TASK BRIEF:
Locate each line in the records containing "conditions". Copy it.

---------- TASK INPUT

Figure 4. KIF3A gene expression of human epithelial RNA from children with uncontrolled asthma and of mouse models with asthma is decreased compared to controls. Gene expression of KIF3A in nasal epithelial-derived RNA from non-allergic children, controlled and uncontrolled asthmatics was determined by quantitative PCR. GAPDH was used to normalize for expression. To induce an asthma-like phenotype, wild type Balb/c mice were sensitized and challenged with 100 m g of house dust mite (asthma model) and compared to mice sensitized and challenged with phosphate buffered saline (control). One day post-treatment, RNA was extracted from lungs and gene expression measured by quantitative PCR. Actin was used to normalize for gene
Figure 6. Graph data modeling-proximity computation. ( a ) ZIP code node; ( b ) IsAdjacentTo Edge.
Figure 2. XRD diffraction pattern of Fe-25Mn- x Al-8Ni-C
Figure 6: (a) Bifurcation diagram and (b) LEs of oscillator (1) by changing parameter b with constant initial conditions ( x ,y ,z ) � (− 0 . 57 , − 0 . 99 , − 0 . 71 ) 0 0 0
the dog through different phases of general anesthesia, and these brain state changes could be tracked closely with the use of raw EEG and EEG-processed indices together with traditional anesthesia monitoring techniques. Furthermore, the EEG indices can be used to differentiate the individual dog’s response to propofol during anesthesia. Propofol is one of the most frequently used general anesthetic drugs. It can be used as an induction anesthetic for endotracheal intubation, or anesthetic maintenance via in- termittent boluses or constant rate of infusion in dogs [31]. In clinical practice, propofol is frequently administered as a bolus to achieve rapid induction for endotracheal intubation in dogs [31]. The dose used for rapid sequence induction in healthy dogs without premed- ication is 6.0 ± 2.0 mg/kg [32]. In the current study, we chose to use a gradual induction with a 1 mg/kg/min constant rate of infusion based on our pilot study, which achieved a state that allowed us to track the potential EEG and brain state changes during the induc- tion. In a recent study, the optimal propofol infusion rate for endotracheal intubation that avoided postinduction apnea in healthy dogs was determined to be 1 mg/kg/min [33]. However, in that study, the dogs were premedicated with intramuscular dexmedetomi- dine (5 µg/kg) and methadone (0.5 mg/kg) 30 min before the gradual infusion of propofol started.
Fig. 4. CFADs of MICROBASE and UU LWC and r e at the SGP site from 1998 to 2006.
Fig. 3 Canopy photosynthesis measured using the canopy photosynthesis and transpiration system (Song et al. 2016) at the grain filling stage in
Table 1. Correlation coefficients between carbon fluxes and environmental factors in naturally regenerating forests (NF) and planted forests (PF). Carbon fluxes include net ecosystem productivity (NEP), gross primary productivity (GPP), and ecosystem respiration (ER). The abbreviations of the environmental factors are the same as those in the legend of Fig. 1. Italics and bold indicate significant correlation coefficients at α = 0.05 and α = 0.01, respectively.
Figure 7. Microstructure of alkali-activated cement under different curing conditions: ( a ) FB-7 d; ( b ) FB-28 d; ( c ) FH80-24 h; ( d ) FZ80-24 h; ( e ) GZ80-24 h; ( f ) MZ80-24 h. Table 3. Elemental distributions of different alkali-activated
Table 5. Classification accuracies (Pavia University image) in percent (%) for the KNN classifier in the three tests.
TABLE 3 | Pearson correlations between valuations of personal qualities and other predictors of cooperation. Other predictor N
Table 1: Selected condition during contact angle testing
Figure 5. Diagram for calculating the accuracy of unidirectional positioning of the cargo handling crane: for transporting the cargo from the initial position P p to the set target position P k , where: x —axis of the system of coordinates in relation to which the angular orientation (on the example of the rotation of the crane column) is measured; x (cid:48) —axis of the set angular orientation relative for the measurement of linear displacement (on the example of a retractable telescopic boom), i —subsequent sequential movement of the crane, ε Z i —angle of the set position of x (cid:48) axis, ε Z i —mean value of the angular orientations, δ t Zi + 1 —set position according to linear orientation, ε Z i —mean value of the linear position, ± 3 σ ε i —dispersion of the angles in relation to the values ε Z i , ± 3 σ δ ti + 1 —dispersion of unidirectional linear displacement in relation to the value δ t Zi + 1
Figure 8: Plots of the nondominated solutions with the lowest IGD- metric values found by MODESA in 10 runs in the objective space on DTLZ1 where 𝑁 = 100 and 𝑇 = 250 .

--------------------

EXERCISE SOLUTION:
Figure 6: (a) Bifurcation diagram and (b) LEs of oscillator (1) by changing parameter b with constant initial conditions ( x ,y ,z ) � (− 0 . 57 , − 0 . 99 , − 0 . 71 ) 0 0 0
Figure 7. Microstructure of alkali-activated cement under different curing conditions: ( a ) FB-7 d; ( b ) FB-28 d; ( c ) FH80-24 h; ( d ) FZ80-24 h; ( e ) GZ80-24 h; ( f ) MZ80-24 h. Table 3. Elemental distributions of different alkali-activated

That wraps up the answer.